The debt has risen because no members of the board have invested a penny of their own money into the club, beyond the original purchase of their own shares. The debt has also risen because the club panicked and took a very short term approach by taking out a 25 year loan for £30m with exorbitant interest rates, meaning we will have paid back £68m when all is said and done. The training ground is impressive, but unlike Bellefield, we do not own it. We once did, but we sold Finch Farm for £2m. It is now worth £16.5m. We now pay £1.25m a year for the privilege of training there.

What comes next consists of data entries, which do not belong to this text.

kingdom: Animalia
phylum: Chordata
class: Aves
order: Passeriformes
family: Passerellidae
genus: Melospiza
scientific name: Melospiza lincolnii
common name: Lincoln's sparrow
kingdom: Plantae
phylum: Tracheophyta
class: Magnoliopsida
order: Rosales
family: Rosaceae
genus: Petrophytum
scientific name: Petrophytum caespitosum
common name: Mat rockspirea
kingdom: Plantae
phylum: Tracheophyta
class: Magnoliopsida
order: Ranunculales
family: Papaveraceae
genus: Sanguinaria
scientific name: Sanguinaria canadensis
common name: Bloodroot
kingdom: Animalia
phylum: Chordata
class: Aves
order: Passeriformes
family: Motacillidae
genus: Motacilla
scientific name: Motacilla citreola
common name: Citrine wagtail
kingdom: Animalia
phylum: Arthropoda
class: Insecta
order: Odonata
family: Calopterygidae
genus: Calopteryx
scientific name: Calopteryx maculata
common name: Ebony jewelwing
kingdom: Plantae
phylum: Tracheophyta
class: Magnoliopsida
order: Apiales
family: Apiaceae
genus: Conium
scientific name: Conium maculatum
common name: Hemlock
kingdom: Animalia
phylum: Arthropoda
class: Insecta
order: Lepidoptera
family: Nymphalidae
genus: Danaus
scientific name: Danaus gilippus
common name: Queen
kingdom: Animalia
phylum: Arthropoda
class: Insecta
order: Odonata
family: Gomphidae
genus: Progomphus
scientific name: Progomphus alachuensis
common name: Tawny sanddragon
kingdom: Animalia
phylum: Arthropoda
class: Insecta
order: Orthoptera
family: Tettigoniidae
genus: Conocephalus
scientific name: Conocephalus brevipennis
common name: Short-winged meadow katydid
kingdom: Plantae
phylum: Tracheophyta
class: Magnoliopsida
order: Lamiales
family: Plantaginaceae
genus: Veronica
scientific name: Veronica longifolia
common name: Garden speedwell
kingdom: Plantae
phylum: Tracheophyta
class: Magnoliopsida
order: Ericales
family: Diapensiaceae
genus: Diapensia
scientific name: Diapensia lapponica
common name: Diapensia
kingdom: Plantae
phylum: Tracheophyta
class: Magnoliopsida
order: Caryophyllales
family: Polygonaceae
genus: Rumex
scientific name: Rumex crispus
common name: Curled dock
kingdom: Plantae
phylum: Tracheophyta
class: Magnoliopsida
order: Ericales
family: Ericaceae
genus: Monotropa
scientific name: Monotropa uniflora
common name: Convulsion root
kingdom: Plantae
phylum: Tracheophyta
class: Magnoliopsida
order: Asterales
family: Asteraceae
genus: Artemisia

In dismissing our ability to attract high revenue streams, using such major clubs in world football in comparison is ludicrous and totally unfair. Using fairer comparisons, our revenue streams are less than the likes of Aston Villa, West Ham and Stoke City. We are an 'unattractive club' (or are we, a top 7 club for most of the past decade?) because of the lack of investment into the club, coupled with bad short-term thinking deals, such as the merchandising deals with Kitbag and hospitality deals with Sodexo, which offer up short term positives in no increased losses, but long term problems in no growth, ever. So as costs go up, revenue streams don't, as the fixed amount as per contract goes to Kitbag and Sodexo.
We become more attractive on the pitch by investment into the club by the aforementioned board. The means, buying players during a January transfer window, and not selling players to finance signings. The stadium issue will only ever be solved when the ownership of the club changes, as the current board have an unwillingness/inability to do anything about it, other than hope Liverpool change their mind over groundsharing (which they won't).